Dit klachtonderdeel zal ongegrond worden verklaard.

5.3 Derde en vierde klachtonderdeel

Het College is van oordeel dat de behandelmethode die verweerder heeft ingezet bij de diagnose voetschimmel op zichzelf niet als onjuist kan worden gekwalificeerd. Het verwijt dat verweerder de behandeling niet op juiste wijze heeft uitgevoerd, treft geen doel nu verweerder de behandeling slechts heeft geïnitieerd en klaagster hem niet de gelegenheid heeft gegeven daar verder vervolg aan te geven.

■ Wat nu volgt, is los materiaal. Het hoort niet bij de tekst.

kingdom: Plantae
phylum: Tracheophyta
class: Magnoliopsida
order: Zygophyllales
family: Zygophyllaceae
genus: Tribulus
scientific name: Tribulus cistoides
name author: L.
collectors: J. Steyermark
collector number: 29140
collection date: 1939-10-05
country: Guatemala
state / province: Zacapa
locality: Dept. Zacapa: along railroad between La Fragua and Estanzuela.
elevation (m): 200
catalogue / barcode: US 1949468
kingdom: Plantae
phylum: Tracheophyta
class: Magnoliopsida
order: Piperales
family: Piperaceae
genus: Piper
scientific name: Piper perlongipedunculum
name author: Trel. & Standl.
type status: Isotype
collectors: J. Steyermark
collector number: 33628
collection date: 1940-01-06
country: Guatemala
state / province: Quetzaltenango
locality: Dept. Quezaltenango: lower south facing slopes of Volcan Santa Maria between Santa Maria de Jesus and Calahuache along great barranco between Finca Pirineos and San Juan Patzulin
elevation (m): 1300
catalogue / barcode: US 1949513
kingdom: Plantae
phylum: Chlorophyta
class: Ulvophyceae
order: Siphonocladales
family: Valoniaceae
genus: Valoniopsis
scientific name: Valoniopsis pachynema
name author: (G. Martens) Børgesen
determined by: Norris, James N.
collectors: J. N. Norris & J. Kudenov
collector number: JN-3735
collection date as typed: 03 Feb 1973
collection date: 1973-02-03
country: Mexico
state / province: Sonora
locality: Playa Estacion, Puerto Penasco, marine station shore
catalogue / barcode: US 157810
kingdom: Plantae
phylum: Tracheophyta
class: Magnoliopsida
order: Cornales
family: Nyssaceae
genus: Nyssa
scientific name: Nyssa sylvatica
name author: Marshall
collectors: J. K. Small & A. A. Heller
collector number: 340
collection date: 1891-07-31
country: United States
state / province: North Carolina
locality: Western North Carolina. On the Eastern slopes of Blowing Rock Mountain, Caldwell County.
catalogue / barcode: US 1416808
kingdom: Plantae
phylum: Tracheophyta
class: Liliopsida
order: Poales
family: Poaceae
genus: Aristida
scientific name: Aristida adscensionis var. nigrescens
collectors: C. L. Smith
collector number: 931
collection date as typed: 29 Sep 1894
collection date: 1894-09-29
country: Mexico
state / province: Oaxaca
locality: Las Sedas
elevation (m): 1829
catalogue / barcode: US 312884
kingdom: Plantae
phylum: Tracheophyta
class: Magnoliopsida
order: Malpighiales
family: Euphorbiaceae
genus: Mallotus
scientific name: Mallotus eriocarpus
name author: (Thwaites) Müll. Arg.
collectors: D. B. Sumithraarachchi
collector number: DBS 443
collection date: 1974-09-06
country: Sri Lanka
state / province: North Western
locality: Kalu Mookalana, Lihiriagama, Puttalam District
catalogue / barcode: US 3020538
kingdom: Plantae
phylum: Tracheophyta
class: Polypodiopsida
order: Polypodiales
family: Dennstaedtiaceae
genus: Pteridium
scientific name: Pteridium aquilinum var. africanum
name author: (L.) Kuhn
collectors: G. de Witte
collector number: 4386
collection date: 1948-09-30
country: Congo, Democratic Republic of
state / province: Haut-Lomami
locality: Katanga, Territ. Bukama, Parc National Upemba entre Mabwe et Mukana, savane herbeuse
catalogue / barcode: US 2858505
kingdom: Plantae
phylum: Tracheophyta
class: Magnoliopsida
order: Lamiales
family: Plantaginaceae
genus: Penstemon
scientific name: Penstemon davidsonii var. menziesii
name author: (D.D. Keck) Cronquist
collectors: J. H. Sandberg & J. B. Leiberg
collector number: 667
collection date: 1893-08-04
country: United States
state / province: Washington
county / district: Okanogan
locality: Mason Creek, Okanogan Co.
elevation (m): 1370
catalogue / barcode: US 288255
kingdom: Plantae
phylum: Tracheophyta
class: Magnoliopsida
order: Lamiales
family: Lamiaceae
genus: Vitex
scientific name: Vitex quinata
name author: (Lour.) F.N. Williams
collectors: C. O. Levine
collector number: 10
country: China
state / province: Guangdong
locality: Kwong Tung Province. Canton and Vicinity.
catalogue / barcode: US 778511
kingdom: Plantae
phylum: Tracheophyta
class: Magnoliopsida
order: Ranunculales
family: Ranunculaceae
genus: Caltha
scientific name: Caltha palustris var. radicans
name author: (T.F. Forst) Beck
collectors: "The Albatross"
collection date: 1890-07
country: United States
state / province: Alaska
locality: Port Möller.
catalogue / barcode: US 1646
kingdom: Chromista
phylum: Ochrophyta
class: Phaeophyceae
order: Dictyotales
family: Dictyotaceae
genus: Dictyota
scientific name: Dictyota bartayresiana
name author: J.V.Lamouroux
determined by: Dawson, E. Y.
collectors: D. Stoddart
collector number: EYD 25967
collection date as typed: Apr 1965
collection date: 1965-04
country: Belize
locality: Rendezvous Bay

Deze klachtonderdelen zullen eveneens ongegrond worden verklaard.

6. Slotsom

Nu de klacht in al haar onderdelen faalt, zal deze als ongegrond worden afgewezen.

7. Beslissing

Het Regionaal Tuchtcollege voor de Gezondheidszorg te Groningen:

verklaart de klacht ongegrond.

Aldus gegeven door:

mr. dr. H.L.C. Hermans, voorzitter,

mr. dr. L. Groefsema, lid-jurist,

drs. R. van der Eijk, lid-beroepsgenoot,

dr. R.A. Droog, lid-beroepsgenoot,

drs. B.R. Schudel, lid-beroepsgenoot,

bijgestaan door mevrouw mr. Y.M.C. Bouman, secretaris,

en in het openbaar uitgesproken op 9 oktober 2012 door mr. dr. H.L.C. Hermans, voorzitter,

in tegenwoordigheid van mw. mr. H.D. de Groot, secretaris.